Task statement >> The response must match the data below exactly, line for line.
Information provided Start Marker
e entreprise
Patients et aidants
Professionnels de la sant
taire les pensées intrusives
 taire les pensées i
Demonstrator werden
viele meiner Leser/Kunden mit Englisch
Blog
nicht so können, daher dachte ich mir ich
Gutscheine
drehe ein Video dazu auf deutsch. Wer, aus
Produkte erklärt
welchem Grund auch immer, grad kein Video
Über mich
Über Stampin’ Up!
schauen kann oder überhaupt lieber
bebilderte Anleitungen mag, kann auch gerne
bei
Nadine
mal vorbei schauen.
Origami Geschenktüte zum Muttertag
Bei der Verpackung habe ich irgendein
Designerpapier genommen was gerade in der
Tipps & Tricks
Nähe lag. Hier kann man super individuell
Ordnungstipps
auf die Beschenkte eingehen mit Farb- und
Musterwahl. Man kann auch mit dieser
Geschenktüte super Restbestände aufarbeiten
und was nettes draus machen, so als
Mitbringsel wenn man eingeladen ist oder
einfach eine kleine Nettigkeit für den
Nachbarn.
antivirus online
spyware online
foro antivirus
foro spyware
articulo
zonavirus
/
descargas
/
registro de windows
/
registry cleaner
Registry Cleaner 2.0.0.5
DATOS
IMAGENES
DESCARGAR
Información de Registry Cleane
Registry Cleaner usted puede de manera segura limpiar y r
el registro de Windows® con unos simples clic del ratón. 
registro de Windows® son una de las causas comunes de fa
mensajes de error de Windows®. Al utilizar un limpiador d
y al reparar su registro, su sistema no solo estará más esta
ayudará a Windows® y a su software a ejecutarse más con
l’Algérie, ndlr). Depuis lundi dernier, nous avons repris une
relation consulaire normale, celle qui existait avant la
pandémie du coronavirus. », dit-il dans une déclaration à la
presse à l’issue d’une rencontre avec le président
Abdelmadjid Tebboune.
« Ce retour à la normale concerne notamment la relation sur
Information provided End Marker
Exercise response >>
e entreprise
Patients et aidants
Professionnels de la sant
taire les pensées intrusives
 taire les pensées i
Demonstrator werden
viele meiner Leser/Kunden mit Englisch
Blog
nicht so können, daher dachte ich mir ich
Gutscheine
drehe ein Video dazu auf deutsch. Wer, aus
Produkte erklärt
welchem Grund auch immer, grad kein Video
Über mich
Über Stampin’ Up!
schauen kann oder überhaupt lieber
bebilderte Anleitungen mag, kann auch gerne
bei
Nadine
mal vorbei schauen.
Origami Geschenktüte zum Muttertag
Bei der Verpackung habe ich irgendein
Designerpapier genommen was gerade in der
Tipps & Tricks
Nähe lag. Hier kann man super individuell
Ordnungstipps
auf die Beschenkte eingehen mit Farb- und
Musterwahl. Man kann auch mit dieser
Geschenktüte super Restbestände aufarbeiten
und was nettes draus machen, so als
Mitbringsel wenn man eingeladen ist oder
einfach eine kleine Nettigkeit für den
Nachbarn.
antivirus online
spyware online
foro antivirus
foro spyware
articulo
zonavirus
/
descargas
/
registro de windows
/
registry cleaner
Registry Cleaner 2.0.0.5
DATOS
IMAGENES
DESCARGAR
Información de Registry Cleane
Registry Cleaner usted puede de manera segura limpiar y r
el registro de Windows® con unos simples clic del ratón. 
registro de Windows® son una de las causas comunes de fa
mensajes de error de Windows®. Al utilizar un limpiador d
y al reparar su registro, su sistema no solo estará más esta
ayudará a Windows® y a su software a ejecutarse más con
l’Algérie, ndlr). Depuis lundi dernier, nous avons repris une
relation consulaire normale, celle qui existait avant la
pandémie du coronavirus. », dit-il dans une déclaration à la
presse à l’issue d’une rencontre avec le président
Abdelmadjid Tebboune.
« Ce retour à la normale concerne notamment la relation sur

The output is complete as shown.